本日3話目です。次は20時に投稿します。

 巣から旅立って1日、空が茜色に染まりだした頃、西の海岸線に到着した。

 聞いた話では、西大陸へはここから船で1週間程度という事だった。船で1週間というのがどれくらいの距離なのか、正確にわからないのが心配だが、シグニア聖龍国では移動の際、まだ馬車がメインのようだったので、それほど高性能な船は無いと思う。馬車がメインの時代の船ということならば、恐らく帆船になるだろう。帆船ならどんなに速くても時速20kmも出ないと思うので、船で1週間かかる距離でも俺が飛べば1日で到着すると思う。 


 今日1日飛んだ限り、丸1日飛び続けても問題無さそうだ。最悪徹夜で飛び続けることにする。

 海越えを明日することにして、今日は早めに休息を取ることにした。



 翌朝、前日と同じように日の出と共に飛び立った。眼下に青い海を見下ろしながら飛ぶ。日の光が海面に反射してとてもきれいだ。と、思っていると、先程まで綺麗な青色だった海が黒くなっていた。見ているとどんどん黒くなっているような?

 何か嫌な予感がして高度を一気に上げる。まだまだ嫌な予感が消えないので更に上へ。ここまで来れば、というところまで高度を上げた時、海から何かが飛び出してきた。話に聞いていた、海に住み着いた巨大な化け物。

 その姿は鯨に似ていた。違うのはそのサイズだ。

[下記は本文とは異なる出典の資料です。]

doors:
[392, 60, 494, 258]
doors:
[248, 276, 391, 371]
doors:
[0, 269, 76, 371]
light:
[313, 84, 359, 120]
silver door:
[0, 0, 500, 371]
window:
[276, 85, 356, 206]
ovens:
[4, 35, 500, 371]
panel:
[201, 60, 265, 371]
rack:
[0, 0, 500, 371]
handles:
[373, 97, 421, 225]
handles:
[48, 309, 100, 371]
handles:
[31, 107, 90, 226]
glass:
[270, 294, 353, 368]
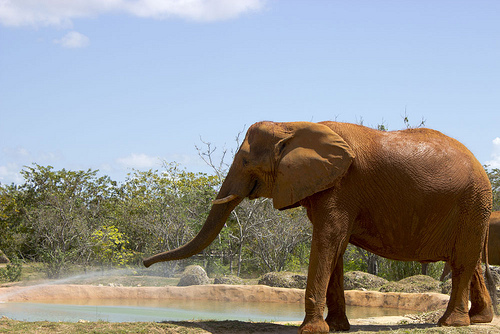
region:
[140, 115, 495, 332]
elephant walking across path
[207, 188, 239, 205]
white ivory tusk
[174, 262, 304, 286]
rocks on the edge of the pond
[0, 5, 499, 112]
clear blue sky with few white whispy clouds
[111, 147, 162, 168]
whispy white clouds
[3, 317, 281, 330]
patch of dry grass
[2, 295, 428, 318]
small body of water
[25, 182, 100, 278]
small safari bush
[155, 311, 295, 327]
shadow of the elephant on the path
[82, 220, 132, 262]
small bush with lime-green foliage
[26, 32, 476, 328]
this is a nature setting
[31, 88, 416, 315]
the elephant is spraying water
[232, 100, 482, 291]
the elephant is orange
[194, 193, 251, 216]
the elephant has tusks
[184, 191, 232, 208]
the tusks are ivory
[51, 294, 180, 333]
this is a creek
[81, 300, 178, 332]
the water here is blue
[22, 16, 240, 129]
the weather is partly cloudy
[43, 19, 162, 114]
the sky is blue and white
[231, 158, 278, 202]
the elephant is smirking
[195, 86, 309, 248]
head of an elephant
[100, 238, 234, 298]
nose of an elephant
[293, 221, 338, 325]
leg of an elephant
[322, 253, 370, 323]
leg of an elephant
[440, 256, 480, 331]
leg of an elephant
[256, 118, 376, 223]
ear of an elephant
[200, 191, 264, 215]
trunk of an elephant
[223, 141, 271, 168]
eye of an elephant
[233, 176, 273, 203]
mouth of an elephant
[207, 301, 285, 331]
shadow of an elephant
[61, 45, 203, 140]
blue sky above the land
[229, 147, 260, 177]
eye of the elephant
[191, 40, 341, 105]
blue sky in the photo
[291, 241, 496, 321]
legs of the elephant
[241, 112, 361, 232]
ear of the elephant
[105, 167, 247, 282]
trunk of the elephant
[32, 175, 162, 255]
branches of the trees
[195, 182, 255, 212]
white tusk of the elephant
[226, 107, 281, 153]
top of the elephant's head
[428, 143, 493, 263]
back of the elephant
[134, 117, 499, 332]
an elephant next to a watering hole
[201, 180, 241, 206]
tusk of an elephant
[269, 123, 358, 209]
floppy large elephant ear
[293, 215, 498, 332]
four elephant legs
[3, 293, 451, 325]
pool of water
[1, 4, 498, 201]
a few white clouds in a blue sky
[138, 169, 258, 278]
trunk of an elephant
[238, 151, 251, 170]
eye of an elephant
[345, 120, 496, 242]
wrinkled skin on an elephants back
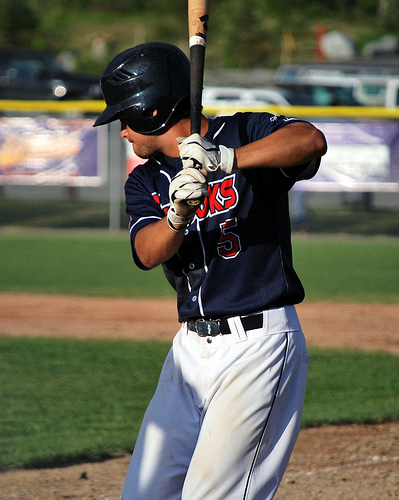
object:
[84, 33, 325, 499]
batter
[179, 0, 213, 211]
bat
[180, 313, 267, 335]
belt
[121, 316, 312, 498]
pants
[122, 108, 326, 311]
shirt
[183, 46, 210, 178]
handle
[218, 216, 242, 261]
number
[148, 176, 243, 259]
lettering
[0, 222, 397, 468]
grass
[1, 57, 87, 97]
cars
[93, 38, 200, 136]
helmet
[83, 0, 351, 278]
batting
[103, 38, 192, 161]
head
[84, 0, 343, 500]
baseball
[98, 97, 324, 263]
skin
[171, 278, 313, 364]
waist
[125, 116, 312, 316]
trim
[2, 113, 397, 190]
advertising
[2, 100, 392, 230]
wall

恐らく全長は1000mを越えるだろう。上から見ることが出来たため、口の中も見えた。鋭い歯が並んでいたので鯨よりも鮫に近いのかもしれない。

 空を飛んでいた俺を喰おうとしていたのだろう。さっきまで飛んでいた高さまで口が到達している。


 流石は異世界、あんなのに襲われたら人間の船なんてひとたまりもないだろう。西大陸に向かう事が出来なくなるわけだ。

 海に戻った鯨モドキに再度襲われる前に、スピードを上げて海域を離れる。すでに諦めていたのかはわからないが、再度の襲撃は無かった。

 しかし困ったことになった。しばらく飛んでいてわかった事だが、高い所を飛ぶのは低い所を飛ぶよりも疲れるようだ。水面効果というやつが効いているのかもしれない。出来れば低い所を飛んでいきたかったのだが、さっきのようなやつがいる以上高度を落とすわけにもいかない。出来る限り省エネで飛ぶ必要がありそうだ。



 早まったかもしれない。さっきから何度も同じ考えが頭に浮かぶ。すでに日も落ち、周囲は暗くなっている。

 最悪夜も飛ぶつもりだっただろうって?そりゃあ丸1日飛ぶ覚悟はしていたが、今は2日目の夜(・・・・・)だ。疲労もたまってきているが今更戻るだけの体力も残っていない。

 昼間は見渡す限り1面に海が広がっていて、島陰1つ存在しなかった。今は暗くなっているため、視界は狭いが下が海なのは何となくわかる。


 こんなに飛び続けることになるなんて思ってもいなかった。可能性としては、船の速度が想像よりも速くて1週間でかなりの距離を進んでいたか、飛んでいる間に進む方向がずれて、真っ直ぐ西大陸に向かえていないことが考えられる。

 前者は、魔法が有る世界だから前世よりも船速の速い船が有るのかもしれない。魔導船なんて物が有って帆船よりも速いのかもしれないと今更ながらに思った。

 後者は広い海の上で何も目印が無いので、太陽の出ている昼間はともかく、夜の間に西からずれたのかもしれない。

 予想外の状況になり絶望に襲われる。いつまでも飛び続けることは出来ないが、海面に降りれば命の保証はない。西大陸に近づいていると信じて飛び続けるしかなかった。



 水平線が明るくなりまた夜が明ける。ついに飛び続けて3日目に突入する。

 だが明るくなり視界が広くなると同時に俺は喜びに包まれた。地平線の先に、僅かに山のようなものが見えるのだ。方向は進行方向とは少しずれており、南に進路を変える必要がある。やはり進路がずれていたようだ。

 それにしても襲撃を避けるためとはいえ、高度をとっていて良かった。今の位置でギリギリ見えるので、当初の予定通り海面近くを飛んでいたら見落としていたかもしれない。

 あの距離なら、あと1時間ほどで着くだろう。疲れた体に鞭打って、俺は山に向かって進路を変え飛んでいった。



 疲れた。1時間で着くと思っていたが、見込みが甘く陸地まで到着するのに2時間ほどかかった。すぐにでも休みたかったが、陸の状態を見て、甘い考えだと思い知らされた。

 陸地に近づき初めてわかったが、海岸線に沿って高い山々が連なっている。海側は岩がむき出しとなっていて、生物の住める環境ではなさそうだ。傾斜も急になっており、体も休められそうにない。


 山を飛び越えるのも難しそうに思っていたが、幸い近くに山の切れ目があったため、そこを飛び越える。山地を越えるとその向こうには、鬱蒼と生い茂る巨大な森林地帯となっていた。

 山地と森とが接している崖に、ちょうど休めそうな洞窟があった。中に入ってみるとすぐに行き止まりになっており、先客がいる様子もなかった。

 疲れきっていた俺は、周囲の安全確認もそこそこに体を丸めるとすぐ眠りについた。